Les Français sont les rois de l’épargne, vraiment une bonne nouvelle pour leur pouvoir d’achat ?
A force de réciter La Cigale et la Fourmi en primaire, le Français serait-il devenu trop économe ? Depuis 2019, le taux d’épargne a augmenté de trois points, atteignant 18,2 % des revenus disponibles du pays en 2024. Mais si la Cigale finit certes par se geler les miches dans la fable, vouloir trop garder ses sous pourrait également s’avérer nuisible. Au point que la Caisse des dépôts parle d’un phénomène de « surépargne ». Complétons donc la fable :
« La Fourmi ayant épargné,
Toute l’année,
Elle se trouva fort lésée,
Quand l’économie continua de stagner. »
Il faut dire qu’une telle hausse en pleine inflation historique va à l’encontre des principales théories économiques. « Il était d’usage de penser qu’en période de forte hausse des prix, comme on a connu à partir de la fin 2021, la consommation allait grimper, atteste Denis Ferrand, économiste et directeur général de Rexecode, cabinet d’études en conjoncture économique. La logique voudrait qu’on achète au plus vite aujourd’hui ce qui sera plus cher demain ». A tel point que les prévisions de l’Insee et de la Banque de France indiquent, depuis cinq ans déjà, que l’épargne va baisser. A chaque fois à tort.
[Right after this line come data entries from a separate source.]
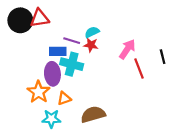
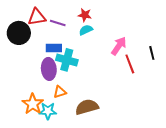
black circle: (20, 20) -> (19, 33), moved
purple line: (72, 41) -> (58, 23), moved
red star: (91, 45) -> (85, 15), moved
orange star: (39, 92) -> (33, 104), moved

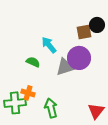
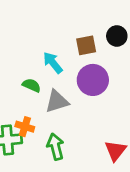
brown square: (84, 32) -> (86, 45), moved
gray triangle: (65, 67) -> (57, 101), moved

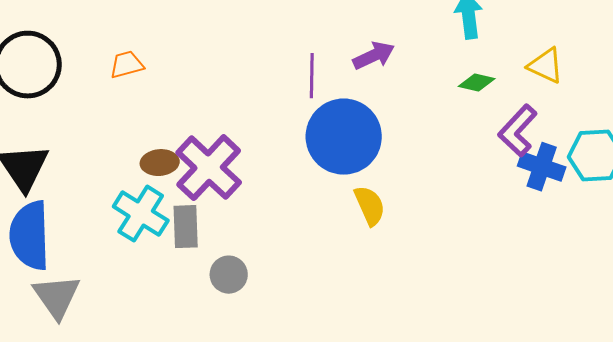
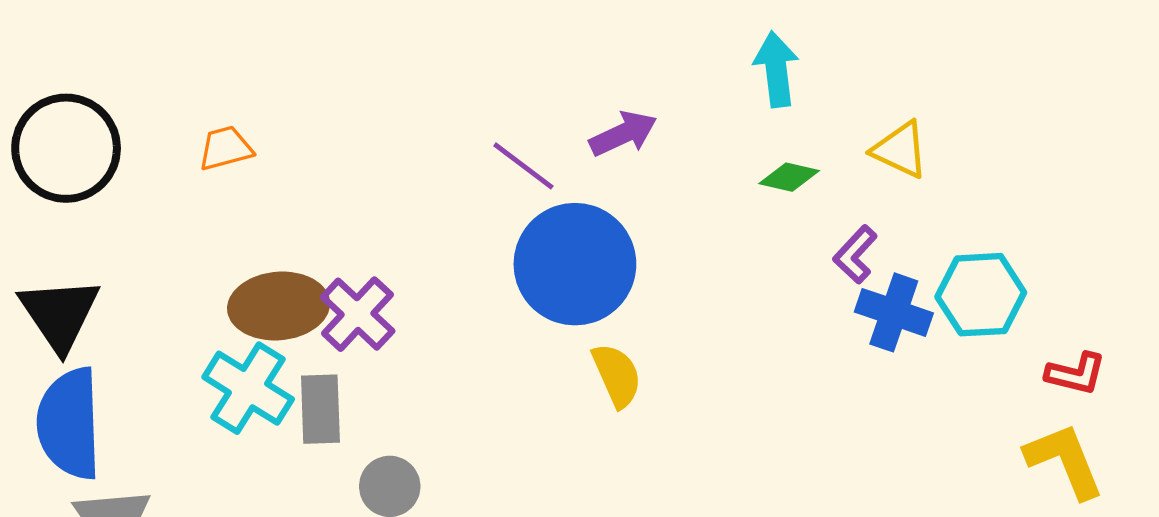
purple line: (312, 76) -> (523, 166), turned -54
purple L-shape: (518, 131) -> (855, 254), size x0.7
brown ellipse: (160, 163) -> (279, 306), size x1.6
purple cross: (209, 168) -> (358, 314), size x0.7

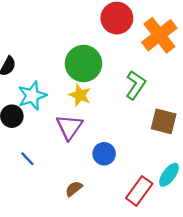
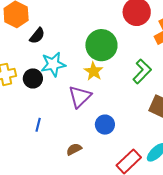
blue line: (27, 159) -> (38, 125), moved, turned 48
Des profils d’épargnants toujours plus valorisés
Alors, comment expliquer une telle fourmisation ? Premièrement, le profil type de l’épargnant. « Plus on est âgé, plus on épargne », indique Denis Ferrand. Ainsi, un actif place en moyenne 15 % de ses revenus en épargne, contre 25 % chez une personne de plus de 65 ans. Or, non seulement la population vieillit, mais les pensions de retraite sont revalorisées chaque année pour suivre l’inflation, ce qui augmente automatiquement le taux d’épargne des Français.
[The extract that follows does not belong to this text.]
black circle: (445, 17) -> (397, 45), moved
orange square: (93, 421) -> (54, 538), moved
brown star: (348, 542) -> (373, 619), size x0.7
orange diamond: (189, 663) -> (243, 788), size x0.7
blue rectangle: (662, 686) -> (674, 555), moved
Ensuite, « les revenus les plus aisés ont connu une amélioration conséquente de leur pouvoir d’achat », développe François Geerolf, professeur d’économie et spécialiste des questions de placement. Suppression de l’Impôt sur la fortune et de la taxe d’habitation, Flat tax, baisse de l’impôt sur les sociétés, les mesures ne manquent pas depuis 2017. « Naturellement, les plus hauts revenus sont ceux qui épargnent le plus ».
Une épargne surestimée ?
Et pour le Français moyen ? Denis Ferrand a bien son idée : « Avec l’inflation, il y a une érosion de la valeur du patrimoine des ménages – ils peuvent acheter moins de choses avec, ce qui peut pousser à l’épargne afin de maintenir un pouvoir d’achat suffisant pour le futur, ou à dépenser quand la situation économique sera meilleure ».
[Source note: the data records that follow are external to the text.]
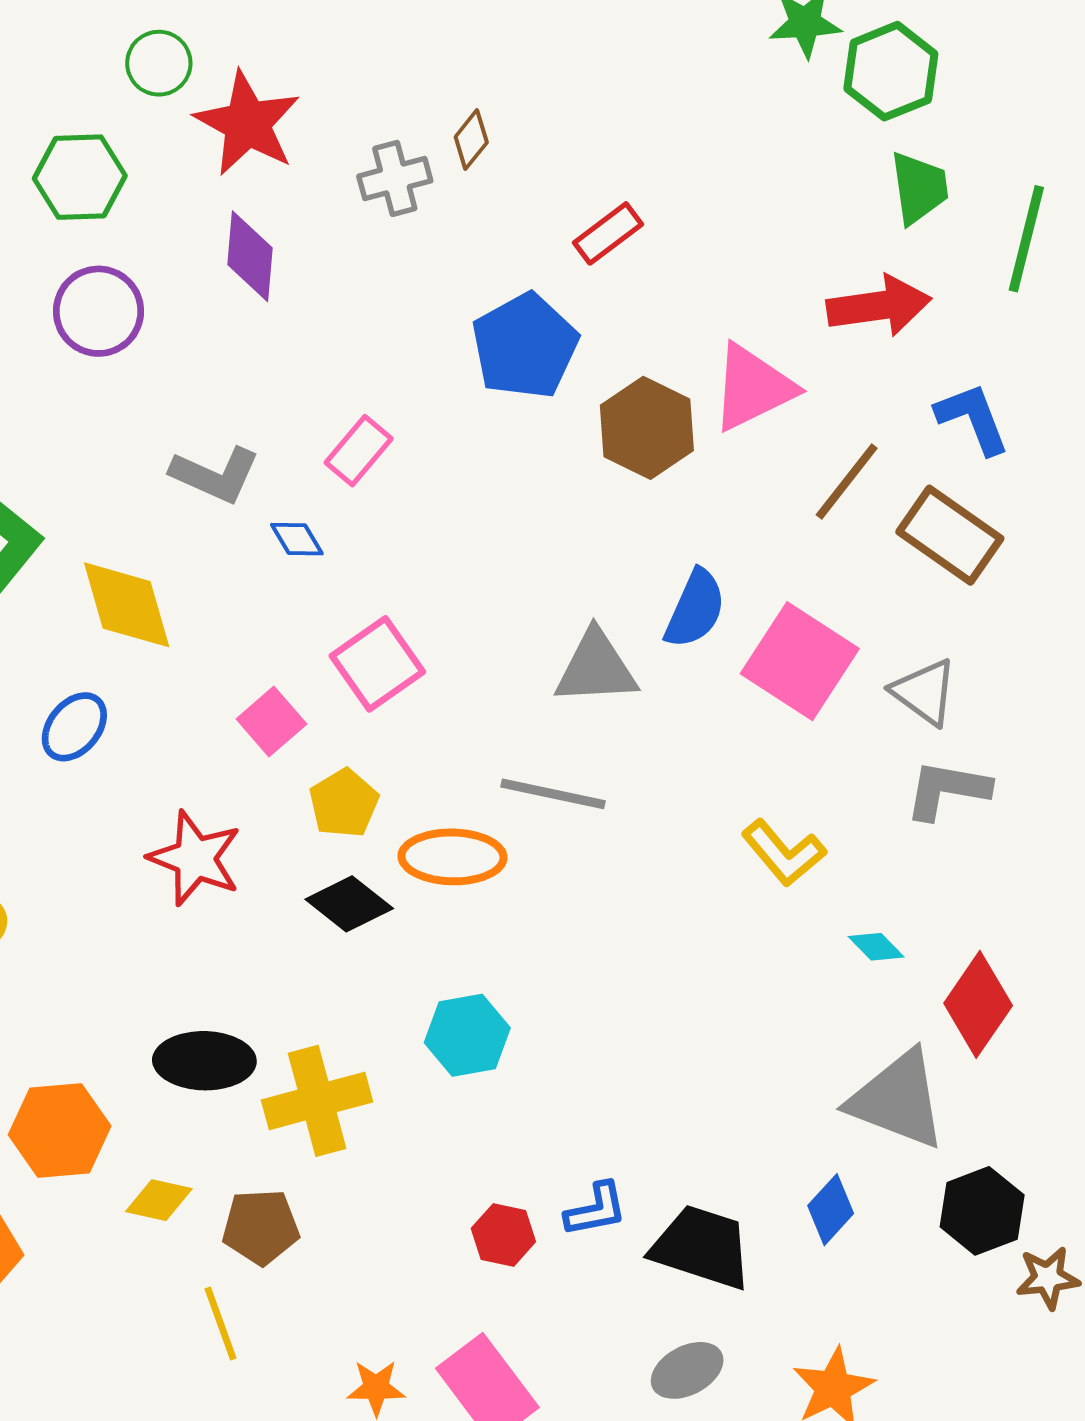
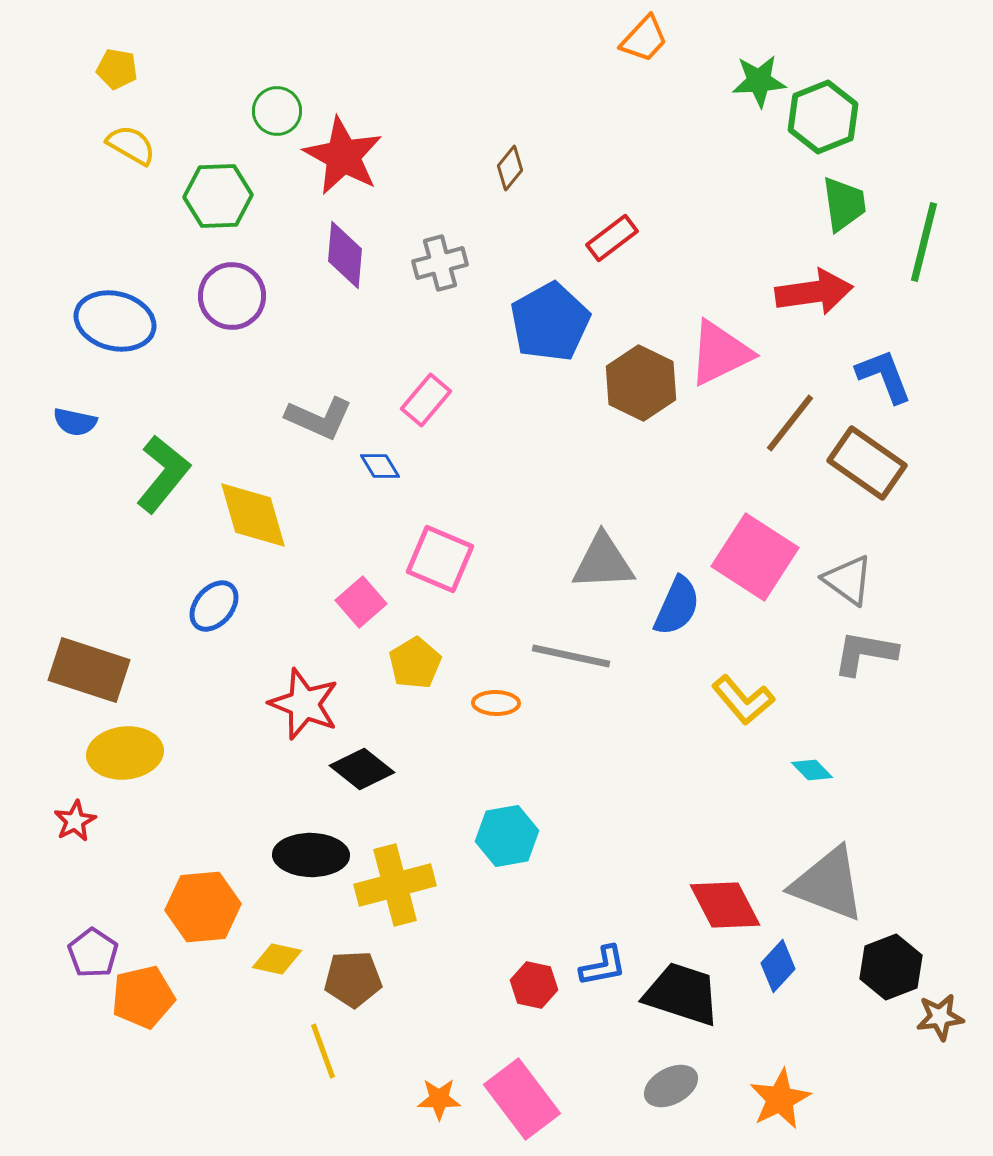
gray cross: (395, 178) -> (440, 263), moved
blue semicircle: (695, 609) -> (677, 606), moved
pink square: (377, 664) -> (440, 559), turned -32
orange ellipse: (452, 857) -> (496, 703), size x0.6
black diamond: (349, 904) -> (362, 769), moved
red diamond: (978, 1004) -> (725, 905), moved, turned -62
Quitte à parfois surestimer leur épargne ? Prenons le Livret A, de loin le chouchou. Ce dernier possède un taux d’intérêt en apparence avantageux de 3 %. Mais avec une inflation annuelle estimée à 2 % en 2024, son taux réel n’est que de 1 %. Tout de suite moins impressionnant. De nombreux livrets, avec des taux inférieurs à 2 %, sont même – de fait – à perte.
Trop d’épargne, une mauvaise nouvelle ?
Les ménages en sont-ils conscients ? « Il est possible que le gain de l’épargne soit surestimé pendant cette période de hausse des prix », estime François Geerolf. « Le Français est plus au courant des taux des livrets que du chiffre précis de l’inflation annuelle, et ne la prend pas forcément en compte dans ses calculs ».
Tout cet argent qui dort pépère pourrait finir par être nocif, estime François Geerolf : « Il est certain que privilégier l’épargne à la dépense fait baisser la consommation, et donc la croissance et le PIB ». Même si l’expert reconnaît que c’était un peu le but recherché, au moment où la Banque centrale européenne a décidé d’une augmentation des taux. « En favorisant l’épargne, on baisse l’inflation puisqu’on diminue la demande, et donc l’offre ne peut pas augmenter ses prix continuellement. » Un plan qui aurait, peut-être, trop bien marché.
Et maintenant ?
Philippe Crével, économiste et directeur du Cercle de l’Epargne, se veut plus clément : « Je ne crois pas qu’il faille condamner l’épargne, a fortiori dans les périodes de doutes politiques et économiques comme c’est le cas en France. » Et si l’épargne peut éventuellement être nuisible pour le PIB, « il ne faut pas oublier que voir autant d’argent sur les comptes des Français a rassuré les agences de notation au moment de juger de notre capacité à résorber notre déficit. » Pas si bête, les fourmis.
Et pour 2025 ? Malgré la baisse de l’inflation et celle des taux des différents livrets, l’Insee et Banque de France prévoit une épargne encore très importante cette année. Viseront-ils juste cette fois ? Cigale ou fourmi, le Français reste avant un animal imprévisible.